In comparing the point-based Delta method to the simplified point-based Delta method we recommend the use of the simplified point-based Delta method (33) for applications. Inspection of Figs. 2 and 3 show that the simplified point-based Delta method was slightly closer to the HPS reference line than the other three variance estimation methods for sample sizes of n=25 or greater. In the case of n=10, the simplified point-based Delta method was generally about equally distant from the HPS reference line as point-based Delta method but tended to be a slight underestimate instead of an overestimate. In practical applications the majority of big BAF sampling plans will likely have samples sizes of n>10.

From a theoretical point of view the point-based Delta method should be preferred to Bruce’s method because Bruce’s method does not take into account possible correlations between the basal area estimate obtained from BAFc and the estimate of mean volume to basal area ratio. The point-based Delta method implicitly does this by accounting for the correlations between all basic basal area and volume estimates. In a very similar way Palley and Horwitz (1961, p. 60) used the Delta method to derive a “conceptually sounder” variance estimator that they recommend as an alternative to the Bell and Alexander (1957, p. 17) variance estimator for double sampling with a ratio estimate in the context of point sampling. The simplified point-based Delta method should be preferred to the point-based Delta method because the estimate of total basal area using BAFc is more precise than the estimate of basal area using BAFv and therefore a better estimate of the total basal area B for use in the variance approximation formula for the simplified point-based Delta method.
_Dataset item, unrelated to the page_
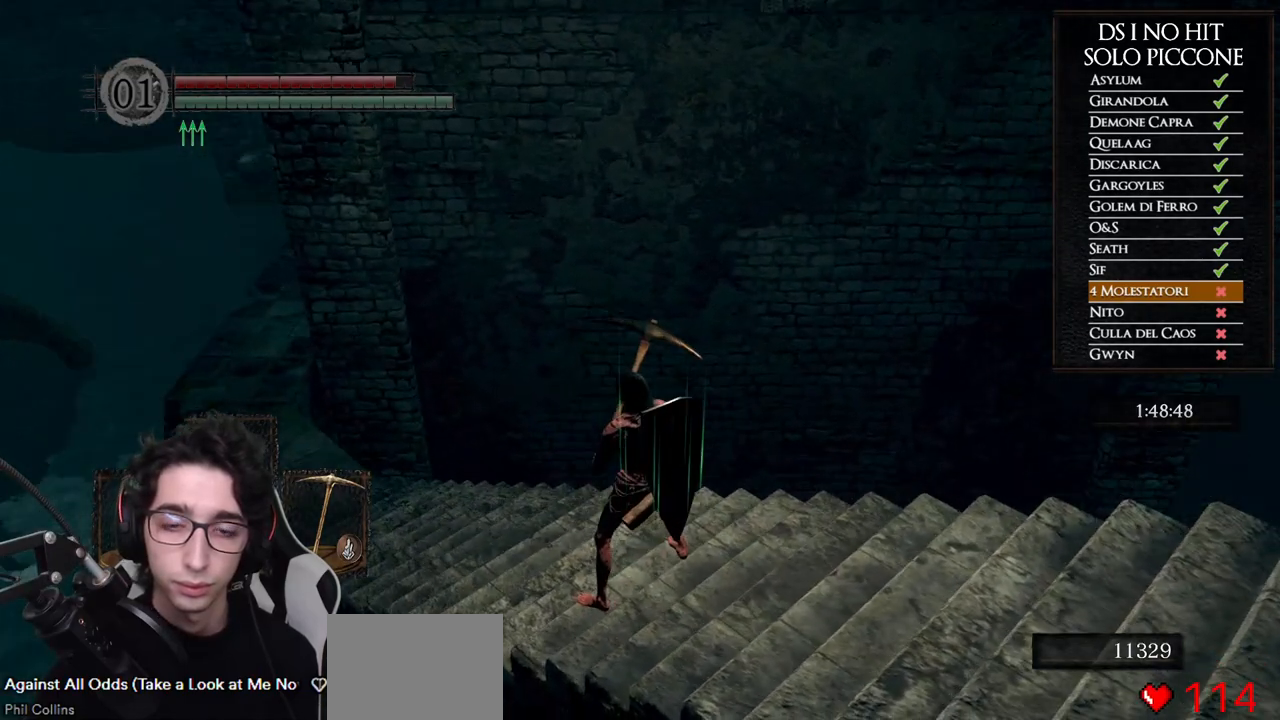
{"dt_ms": 1000, "buttons": [], "left_stick": "down-left", "right_stick": "center", "button_events": []}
A final thought concerning the efficacy of the point-based Delta method and the simplified point-based Delta method relates to the current practice of estimating covariances and correlations to assess the independence assumption for big BAF sampling. As noted in Gove et al. (2020), past attempts at calculating these quantities have all been ad hoc due to the nature of differing ‘sample support’ between the VBAR estimates, which are tree-based, and the basal area estimates, which are point-based. The point-based Delta method and the simplified point-based Delta method solve this dilemma by determining covariances and correlations completely on a point-wise basis, yielding true estimates in each case rather than aggregating tree-wise attributes for comparison on a point-wise manner as in the traditional Delta method application.

Conclusions

New variance formulas for big BAF sampling have been derived and tested. They have been termed the point-based Delta method and the simplified point-based Delta method because they have been derived using the Delta method based on sources of variation among sample points. This approach takes the covariances among the variables in the big BAF sampling estimator into account. More traditional methods of estimating the big BAF sampling variance are based on the variances of variables comprising the big BAF estimator but do not take the covariances between these variables into account. Monte Carlo simulation experiments conducted on a northern hardwoods forest population and a white pine population indicated that the point-based Delta method and the simplified point-based Delta method performed comparably to two existing big BAF estimators. Estimates from the point-based Delta method and the simplified point-based Delta method were sometimes slightly lower than estimates from the other two methods in smaller sample sizes (numbers of sample points). This might be partially due to negative terms of modest magnitude associated covariances among variables which are not considered with the more traditional estimators. We have also shown mathematically that the bias in big BAF sampling approaches zero as sample size becomes large on the order of \(\frac {1}{n}\), behavior that is similar to the standard ratio of means estimator commonly used in survey sampling.

Appendix

On the bias in the big BAF estimator and the covariance between the basal area and volume basal area ratio estimates

Approximate bias

According to Seber (1982, p. 7) a second-order approximation to the bias in a function g of the means of random variables xi based on Talyor series is:

$$ Bias = \frac{1}{2}\sum_{i=1}^{n}\sum_{j=1}^{n}\text{cov}\!\left({x_{i}}, {x_{j}}\right) \frac{\partial^{2} g}{\partial x_{i} \partial x_{j}} $$
(A.1)

Begining with the equations for the first partial derivatives (21), (22), and (23) we obtain the following required second partial and cross-partial derivatives. Note that the second partials of g with respect to \(\hat {B}_{{\mathrm {c}}}\) and \(\hat {V}_{{\mathrm {c}}}\) are zero so they are not given below. We assume without loss of generality in this section that tract area A=1 so the results are on a per-unit area basis.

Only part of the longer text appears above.